What You Won’t Like
Getting pulled out of the experience
4A Games created such an engrossing world that it’s difficult to overlook the few cracks beneath the façade. For instance, human enemies aren’t very smart. They’ll often run right past you in the shadows, even if they just spotted you only moments earlier during your attack. If they know you’re nearby, they’ll all perform the same animation loop of constantly popping in and out of cover, craning their necks to look for you. They appeared less like people and more like programmed robots.
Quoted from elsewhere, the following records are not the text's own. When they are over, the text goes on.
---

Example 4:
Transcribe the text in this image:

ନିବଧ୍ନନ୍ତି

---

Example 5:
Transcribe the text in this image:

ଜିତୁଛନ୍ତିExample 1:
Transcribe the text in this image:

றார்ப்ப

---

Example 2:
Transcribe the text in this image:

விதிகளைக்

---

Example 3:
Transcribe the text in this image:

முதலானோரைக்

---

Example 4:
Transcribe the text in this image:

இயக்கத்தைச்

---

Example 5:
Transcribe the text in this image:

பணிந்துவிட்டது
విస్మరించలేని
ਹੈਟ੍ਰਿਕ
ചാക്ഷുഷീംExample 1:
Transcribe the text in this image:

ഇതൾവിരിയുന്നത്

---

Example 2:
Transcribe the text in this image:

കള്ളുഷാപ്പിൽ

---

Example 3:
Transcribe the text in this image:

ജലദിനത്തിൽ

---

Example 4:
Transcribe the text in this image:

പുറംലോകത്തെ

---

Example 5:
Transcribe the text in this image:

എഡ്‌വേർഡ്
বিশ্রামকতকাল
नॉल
This makes the difficulty (at least on the normal setting) a bit inconsistent as well. While fighting on the surface is harrowing since you have to scavenge for gas mask filters to get more air, facing enemies underground is rather easy. Except for the last fight, I never ran out of medical kits. I had a steady supply of ammo from looting my fallen foes. And I didn’t need to worry about money: I wasn’t swimming in prewar bullets, but I wasn’t struggling to find them.
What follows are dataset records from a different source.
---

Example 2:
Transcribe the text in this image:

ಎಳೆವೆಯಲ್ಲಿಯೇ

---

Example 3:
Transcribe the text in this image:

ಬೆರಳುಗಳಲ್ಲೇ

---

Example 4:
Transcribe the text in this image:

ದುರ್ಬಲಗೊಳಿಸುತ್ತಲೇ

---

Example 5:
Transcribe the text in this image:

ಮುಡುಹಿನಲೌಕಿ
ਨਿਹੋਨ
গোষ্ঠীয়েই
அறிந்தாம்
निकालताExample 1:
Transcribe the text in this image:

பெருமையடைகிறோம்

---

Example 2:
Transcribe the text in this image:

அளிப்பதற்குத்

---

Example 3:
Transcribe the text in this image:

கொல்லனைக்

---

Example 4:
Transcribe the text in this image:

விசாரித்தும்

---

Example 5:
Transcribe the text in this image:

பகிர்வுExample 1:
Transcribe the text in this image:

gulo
Other little things became annoying over time, like soldiers clipping through walls or floating in the air after I’d killed them. But nothing tore me out of the game more than when I saw the many advertisements for Glukhovsky’s Metro books. The first few times the title does this are fine, but then you start seeing the ads in all the stations you visit. Last Light already does a good job of advertising the Metro universe on its own, so breaking the fourth wall just to remind the player that a new book is coming only harms the experience.
As strong as the writing is for the background conversations, the main story is confusing, and, at the end, predictable. Perhaps it was because I didn’t finish Metro 2033, but I couldn’t remember the names of the major factions and important characters. I was always asking myself “Who’s that again,” or “Why did he/she do that?” Some crucial plot elements (like character motivations) reside only in Artyom’s personal diaries, but you have to look for the documents in each mission. These pages help a lot in terms of understanding the Metro, but hiding important story details within them is frustrating, especially if you don’t find them all.
Unfortunately, Metro: Last Light is also the victim of the Chosen One plot device where fate decides that the protagonist is the one and only savior of the world — one of the characters even says this aloud. Can we just ban this cliché from video games, please?
Despite Metro: Last Light’s fairly conclusive ending, I felt like my work wasn’t done. I kept wondering about the other stations and the people living there. What are their stories and how can I help them? How did the mutants evolve so quickly? And what’s going on with all those ghosts? Technical issues might have marred my experience, but Glukhovsky and 4A Games built such a captivating world, and I didn’t want to leave. I might just have to read those books after all.
Metro: Last Light releases May 14, 2013 for the Xbox 360, PlayStation 3, and PC. The publisher provided GamesBeat with the PC version for the purpose of this review.